TASK STATEMENT: Below are several records. Retype exactly those lines running from the one with "M270 1736 331" through the one with "M745 2264 823", end lines included, and no others.
____
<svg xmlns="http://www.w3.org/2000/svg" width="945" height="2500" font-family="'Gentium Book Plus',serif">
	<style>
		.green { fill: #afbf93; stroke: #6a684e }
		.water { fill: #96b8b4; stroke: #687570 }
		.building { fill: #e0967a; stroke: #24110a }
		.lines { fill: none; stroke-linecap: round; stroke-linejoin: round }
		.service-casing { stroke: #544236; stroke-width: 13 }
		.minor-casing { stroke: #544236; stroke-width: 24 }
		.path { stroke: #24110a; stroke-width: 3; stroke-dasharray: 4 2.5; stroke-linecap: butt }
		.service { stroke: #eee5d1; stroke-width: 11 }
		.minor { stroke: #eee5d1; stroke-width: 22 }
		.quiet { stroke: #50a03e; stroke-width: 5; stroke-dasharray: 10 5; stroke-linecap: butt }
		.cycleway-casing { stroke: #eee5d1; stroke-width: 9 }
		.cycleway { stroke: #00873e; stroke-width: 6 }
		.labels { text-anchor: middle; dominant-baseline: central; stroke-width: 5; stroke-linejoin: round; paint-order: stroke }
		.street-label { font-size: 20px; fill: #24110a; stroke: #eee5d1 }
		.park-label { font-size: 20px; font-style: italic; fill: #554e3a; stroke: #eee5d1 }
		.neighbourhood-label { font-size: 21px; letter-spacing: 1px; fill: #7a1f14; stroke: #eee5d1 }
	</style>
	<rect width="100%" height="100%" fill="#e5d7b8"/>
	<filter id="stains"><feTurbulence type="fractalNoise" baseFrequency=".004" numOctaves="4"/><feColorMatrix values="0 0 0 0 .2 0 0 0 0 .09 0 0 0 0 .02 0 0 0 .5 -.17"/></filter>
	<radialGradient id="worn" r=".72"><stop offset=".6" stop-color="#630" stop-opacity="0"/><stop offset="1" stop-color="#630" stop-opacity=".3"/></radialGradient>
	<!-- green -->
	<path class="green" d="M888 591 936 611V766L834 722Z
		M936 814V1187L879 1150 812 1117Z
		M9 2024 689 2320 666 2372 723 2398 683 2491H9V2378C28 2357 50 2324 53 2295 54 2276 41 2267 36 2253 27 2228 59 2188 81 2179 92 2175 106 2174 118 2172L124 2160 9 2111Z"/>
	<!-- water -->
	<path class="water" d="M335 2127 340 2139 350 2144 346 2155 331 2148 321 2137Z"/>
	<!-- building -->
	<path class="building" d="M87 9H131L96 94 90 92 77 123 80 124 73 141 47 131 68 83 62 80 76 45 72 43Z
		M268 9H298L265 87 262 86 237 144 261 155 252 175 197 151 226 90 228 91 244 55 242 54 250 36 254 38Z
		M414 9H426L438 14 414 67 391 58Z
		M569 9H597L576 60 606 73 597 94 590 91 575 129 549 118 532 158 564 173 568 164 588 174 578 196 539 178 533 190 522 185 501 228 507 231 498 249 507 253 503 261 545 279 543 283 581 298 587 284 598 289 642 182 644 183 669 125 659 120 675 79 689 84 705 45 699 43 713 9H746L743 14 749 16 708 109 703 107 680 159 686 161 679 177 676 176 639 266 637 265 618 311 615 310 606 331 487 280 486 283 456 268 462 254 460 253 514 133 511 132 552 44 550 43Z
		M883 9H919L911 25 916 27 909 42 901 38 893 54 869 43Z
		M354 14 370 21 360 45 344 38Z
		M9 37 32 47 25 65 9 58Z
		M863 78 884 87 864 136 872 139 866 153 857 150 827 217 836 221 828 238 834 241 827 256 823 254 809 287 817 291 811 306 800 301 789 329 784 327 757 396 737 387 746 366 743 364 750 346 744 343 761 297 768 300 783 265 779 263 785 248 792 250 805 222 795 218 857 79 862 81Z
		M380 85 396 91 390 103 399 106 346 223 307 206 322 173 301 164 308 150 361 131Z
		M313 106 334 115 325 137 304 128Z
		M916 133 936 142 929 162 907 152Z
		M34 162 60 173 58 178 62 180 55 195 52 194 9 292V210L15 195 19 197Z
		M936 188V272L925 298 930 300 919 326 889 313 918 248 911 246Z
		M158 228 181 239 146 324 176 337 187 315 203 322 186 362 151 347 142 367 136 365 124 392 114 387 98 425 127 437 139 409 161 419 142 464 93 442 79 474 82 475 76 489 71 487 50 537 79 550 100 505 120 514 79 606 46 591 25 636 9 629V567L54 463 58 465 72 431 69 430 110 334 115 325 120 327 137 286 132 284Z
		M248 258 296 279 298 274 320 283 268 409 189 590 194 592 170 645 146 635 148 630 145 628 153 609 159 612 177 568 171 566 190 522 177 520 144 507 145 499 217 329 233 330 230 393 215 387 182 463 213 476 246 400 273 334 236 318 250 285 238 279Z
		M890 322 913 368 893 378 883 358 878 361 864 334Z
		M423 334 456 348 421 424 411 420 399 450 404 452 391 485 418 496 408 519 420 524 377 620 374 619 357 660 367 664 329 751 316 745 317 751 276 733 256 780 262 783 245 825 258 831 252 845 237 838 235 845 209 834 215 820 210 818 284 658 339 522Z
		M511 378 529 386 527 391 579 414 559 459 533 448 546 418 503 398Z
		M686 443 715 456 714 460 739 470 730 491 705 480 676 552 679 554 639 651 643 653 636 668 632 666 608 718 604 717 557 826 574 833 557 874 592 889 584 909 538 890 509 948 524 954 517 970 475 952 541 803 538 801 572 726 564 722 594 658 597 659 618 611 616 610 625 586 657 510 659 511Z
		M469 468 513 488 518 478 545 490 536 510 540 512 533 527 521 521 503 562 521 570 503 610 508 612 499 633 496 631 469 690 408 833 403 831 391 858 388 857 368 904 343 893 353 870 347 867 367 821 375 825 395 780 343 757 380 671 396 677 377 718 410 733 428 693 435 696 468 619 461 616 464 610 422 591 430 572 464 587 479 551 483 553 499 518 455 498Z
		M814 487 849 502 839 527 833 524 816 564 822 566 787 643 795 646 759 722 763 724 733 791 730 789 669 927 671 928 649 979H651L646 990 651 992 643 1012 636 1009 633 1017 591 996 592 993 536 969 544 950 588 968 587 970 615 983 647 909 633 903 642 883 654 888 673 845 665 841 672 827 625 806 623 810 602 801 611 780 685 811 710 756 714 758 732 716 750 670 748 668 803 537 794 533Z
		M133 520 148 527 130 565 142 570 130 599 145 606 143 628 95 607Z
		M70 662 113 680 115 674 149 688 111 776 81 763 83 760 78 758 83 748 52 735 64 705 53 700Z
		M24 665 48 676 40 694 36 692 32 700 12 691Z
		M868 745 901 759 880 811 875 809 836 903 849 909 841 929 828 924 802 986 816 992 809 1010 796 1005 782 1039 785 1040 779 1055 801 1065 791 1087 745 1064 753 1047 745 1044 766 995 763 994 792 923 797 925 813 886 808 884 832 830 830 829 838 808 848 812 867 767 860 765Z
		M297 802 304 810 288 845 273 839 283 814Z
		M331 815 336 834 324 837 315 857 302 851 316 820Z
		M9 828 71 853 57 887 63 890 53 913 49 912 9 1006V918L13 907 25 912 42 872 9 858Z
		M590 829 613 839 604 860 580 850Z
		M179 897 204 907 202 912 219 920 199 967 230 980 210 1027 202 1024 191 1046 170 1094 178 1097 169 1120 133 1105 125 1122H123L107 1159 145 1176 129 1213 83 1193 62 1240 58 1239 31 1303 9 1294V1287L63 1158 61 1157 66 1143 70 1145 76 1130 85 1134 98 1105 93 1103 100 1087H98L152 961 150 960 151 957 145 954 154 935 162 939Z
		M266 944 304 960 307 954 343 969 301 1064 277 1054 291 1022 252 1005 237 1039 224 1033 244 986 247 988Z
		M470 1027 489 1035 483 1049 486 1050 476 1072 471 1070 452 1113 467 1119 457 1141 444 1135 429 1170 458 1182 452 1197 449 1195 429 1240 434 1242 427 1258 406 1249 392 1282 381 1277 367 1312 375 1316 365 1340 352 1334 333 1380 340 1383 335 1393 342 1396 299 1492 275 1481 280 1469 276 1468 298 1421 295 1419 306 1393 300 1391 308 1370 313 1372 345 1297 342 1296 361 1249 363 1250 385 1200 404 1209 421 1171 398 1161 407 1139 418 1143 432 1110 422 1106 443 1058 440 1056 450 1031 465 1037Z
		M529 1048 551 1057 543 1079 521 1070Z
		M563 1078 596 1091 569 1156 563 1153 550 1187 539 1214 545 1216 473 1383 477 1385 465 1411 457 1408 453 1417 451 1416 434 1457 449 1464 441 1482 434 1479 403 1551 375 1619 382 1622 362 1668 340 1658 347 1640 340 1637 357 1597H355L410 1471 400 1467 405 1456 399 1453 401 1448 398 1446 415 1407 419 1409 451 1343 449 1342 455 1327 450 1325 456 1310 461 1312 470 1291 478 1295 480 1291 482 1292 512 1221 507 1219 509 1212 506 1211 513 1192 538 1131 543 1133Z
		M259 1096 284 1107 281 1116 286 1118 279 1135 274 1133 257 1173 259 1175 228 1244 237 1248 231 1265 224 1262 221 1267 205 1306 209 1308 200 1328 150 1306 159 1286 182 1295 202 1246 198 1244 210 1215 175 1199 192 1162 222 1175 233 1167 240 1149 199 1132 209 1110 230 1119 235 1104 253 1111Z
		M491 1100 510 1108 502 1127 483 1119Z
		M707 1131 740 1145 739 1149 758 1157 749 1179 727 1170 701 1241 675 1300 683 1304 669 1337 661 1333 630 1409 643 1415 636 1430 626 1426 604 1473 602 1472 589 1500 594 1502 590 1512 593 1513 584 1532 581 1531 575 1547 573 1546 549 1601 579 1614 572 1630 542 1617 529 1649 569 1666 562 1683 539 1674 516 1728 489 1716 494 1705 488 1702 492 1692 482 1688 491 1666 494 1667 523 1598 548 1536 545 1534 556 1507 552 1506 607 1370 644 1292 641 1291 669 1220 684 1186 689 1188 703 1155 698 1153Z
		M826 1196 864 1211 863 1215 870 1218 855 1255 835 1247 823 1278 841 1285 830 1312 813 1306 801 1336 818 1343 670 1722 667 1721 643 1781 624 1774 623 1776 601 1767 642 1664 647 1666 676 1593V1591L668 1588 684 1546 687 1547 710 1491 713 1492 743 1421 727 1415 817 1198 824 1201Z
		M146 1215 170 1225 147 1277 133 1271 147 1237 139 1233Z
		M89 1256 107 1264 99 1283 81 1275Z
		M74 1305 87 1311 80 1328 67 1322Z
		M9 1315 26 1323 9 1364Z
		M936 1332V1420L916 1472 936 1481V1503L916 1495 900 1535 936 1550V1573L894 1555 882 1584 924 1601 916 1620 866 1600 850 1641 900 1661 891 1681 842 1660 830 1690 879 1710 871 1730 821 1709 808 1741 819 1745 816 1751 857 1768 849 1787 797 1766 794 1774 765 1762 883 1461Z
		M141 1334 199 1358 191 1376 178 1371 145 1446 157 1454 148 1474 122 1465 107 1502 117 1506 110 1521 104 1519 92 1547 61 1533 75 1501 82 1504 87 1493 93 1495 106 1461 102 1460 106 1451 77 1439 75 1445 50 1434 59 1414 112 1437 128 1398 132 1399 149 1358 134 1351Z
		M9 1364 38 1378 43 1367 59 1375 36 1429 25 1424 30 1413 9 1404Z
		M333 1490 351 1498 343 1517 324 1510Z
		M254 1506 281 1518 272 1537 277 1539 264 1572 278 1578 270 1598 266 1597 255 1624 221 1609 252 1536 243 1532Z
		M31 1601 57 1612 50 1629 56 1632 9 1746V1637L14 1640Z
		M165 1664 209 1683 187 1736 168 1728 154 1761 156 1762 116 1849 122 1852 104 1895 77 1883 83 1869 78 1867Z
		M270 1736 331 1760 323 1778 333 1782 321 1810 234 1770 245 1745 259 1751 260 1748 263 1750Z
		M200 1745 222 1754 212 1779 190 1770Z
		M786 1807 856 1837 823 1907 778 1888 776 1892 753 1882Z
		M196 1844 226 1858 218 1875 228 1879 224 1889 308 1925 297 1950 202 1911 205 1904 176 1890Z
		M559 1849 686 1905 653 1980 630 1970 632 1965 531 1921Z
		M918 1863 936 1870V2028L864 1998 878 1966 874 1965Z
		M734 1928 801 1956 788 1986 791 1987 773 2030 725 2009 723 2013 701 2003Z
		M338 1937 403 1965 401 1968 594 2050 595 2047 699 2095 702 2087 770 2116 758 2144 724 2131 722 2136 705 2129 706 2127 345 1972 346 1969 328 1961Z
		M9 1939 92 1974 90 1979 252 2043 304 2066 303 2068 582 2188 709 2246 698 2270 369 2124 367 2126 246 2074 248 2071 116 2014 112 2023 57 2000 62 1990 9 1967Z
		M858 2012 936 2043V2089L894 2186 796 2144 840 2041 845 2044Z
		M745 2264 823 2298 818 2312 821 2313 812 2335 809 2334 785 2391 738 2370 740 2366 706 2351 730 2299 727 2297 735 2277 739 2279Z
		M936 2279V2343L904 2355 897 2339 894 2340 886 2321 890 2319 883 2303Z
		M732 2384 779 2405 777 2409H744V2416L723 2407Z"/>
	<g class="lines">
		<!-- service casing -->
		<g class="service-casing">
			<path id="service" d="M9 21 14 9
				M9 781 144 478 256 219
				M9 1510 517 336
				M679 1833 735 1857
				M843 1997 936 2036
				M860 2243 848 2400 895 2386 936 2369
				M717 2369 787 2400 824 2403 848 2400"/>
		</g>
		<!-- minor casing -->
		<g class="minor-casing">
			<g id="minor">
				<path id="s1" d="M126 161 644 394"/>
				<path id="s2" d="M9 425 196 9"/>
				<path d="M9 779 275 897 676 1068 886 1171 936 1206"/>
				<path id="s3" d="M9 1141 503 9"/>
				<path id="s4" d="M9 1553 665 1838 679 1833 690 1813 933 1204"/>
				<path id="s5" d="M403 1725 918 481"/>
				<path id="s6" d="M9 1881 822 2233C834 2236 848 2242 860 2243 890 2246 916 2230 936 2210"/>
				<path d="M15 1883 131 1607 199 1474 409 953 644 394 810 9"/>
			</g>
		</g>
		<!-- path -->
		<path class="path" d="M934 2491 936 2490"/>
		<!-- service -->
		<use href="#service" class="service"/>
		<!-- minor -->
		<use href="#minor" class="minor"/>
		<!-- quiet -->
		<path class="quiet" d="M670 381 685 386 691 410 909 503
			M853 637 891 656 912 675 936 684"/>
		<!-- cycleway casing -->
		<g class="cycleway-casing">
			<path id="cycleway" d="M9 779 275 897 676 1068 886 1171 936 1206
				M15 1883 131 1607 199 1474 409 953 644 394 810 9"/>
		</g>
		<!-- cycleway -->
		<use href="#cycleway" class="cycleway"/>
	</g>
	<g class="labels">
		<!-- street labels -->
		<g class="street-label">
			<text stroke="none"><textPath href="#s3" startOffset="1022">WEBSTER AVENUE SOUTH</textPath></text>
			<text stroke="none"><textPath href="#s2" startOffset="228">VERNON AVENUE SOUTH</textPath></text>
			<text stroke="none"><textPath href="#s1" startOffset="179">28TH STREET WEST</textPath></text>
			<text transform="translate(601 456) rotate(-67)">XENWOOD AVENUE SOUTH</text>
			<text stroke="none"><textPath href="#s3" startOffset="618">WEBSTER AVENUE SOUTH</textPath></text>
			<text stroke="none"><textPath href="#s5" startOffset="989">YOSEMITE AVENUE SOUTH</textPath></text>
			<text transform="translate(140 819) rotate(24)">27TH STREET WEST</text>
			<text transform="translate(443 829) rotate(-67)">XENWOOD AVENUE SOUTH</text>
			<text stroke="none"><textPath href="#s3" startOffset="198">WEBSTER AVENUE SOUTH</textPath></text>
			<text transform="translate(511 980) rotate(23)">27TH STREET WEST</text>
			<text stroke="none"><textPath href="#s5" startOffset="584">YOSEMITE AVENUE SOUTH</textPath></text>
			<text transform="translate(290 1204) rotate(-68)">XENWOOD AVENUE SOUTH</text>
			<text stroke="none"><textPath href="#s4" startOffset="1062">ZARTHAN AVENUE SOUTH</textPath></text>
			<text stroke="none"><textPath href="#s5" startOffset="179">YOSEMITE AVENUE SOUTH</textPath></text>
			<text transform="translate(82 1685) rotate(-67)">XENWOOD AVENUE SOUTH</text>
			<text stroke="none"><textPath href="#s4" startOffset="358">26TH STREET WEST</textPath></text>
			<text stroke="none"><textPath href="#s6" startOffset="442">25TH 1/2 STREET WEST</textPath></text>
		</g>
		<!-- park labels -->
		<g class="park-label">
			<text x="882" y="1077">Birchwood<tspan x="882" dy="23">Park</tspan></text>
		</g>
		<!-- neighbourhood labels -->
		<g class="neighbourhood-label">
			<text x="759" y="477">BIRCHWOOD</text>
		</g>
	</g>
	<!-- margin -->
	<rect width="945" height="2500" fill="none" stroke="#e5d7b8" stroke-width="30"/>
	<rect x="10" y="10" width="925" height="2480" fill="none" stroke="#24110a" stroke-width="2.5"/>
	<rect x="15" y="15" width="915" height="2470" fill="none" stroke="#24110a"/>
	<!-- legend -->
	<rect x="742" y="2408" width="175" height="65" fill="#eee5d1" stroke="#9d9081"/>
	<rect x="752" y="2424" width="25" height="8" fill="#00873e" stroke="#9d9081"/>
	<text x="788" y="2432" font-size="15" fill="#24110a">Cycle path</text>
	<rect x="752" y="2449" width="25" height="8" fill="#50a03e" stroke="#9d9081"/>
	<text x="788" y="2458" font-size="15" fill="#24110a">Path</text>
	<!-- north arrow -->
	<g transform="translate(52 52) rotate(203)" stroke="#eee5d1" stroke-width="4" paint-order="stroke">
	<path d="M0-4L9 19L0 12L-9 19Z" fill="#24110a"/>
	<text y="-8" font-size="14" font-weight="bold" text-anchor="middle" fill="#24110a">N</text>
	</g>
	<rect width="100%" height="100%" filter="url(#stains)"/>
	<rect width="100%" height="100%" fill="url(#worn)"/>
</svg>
____
ANSWER TO THE PROBLEM:
		M270 1736 331 1760 323 1778 333 1782 321 1810 234 1770 245 1745 259 1751 260 1748 263 1750Z
		M200 1745 222 1754 212 1779 190 1770Z
		M786 1807 856 1837 823 1907 778 1888 776 1892 753 1882Z
		M196 1844 226 1858 218 1875 228 1879 224 1889 308 1925 297 1950 202 1911 205 1904 176 1890Z
		M559 1849 686 1905 653 1980 630 1970 632 1965 531 1921Z
		M918 1863 936 1870V2028L864 1998 878 1966 874 1965Z
		M734 1928 801 1956 788 1986 791 1987 773 2030 725 2009 723 2013 701 2003Z
		M338 1937 403 1965 401 1968 594 2050 595 2047 699 2095 702 2087 770 2116 758 2144 724 2131 722 2136 705 2129 706 2127 345 1972 346 1969 328 1961Z
		M9 1939 92 1974 90 1979 252 2043 304 2066 303 2068 582 2188 709 2246 698 2270 369 2124 367 2126 246 2074 248 2071 116 2014 112 2023 57 2000 62 1990 9 1967Z
		M858 2012 936 2043V2089L894 2186 796 2144 840 2041 845 2044Z
		M745 2264 823 2298 818 2312 821 2313 812 2335 809 2334 785 2391 738 2370 740 2366 706 2351 730 2299 727 2297 735 2277 739 2279Z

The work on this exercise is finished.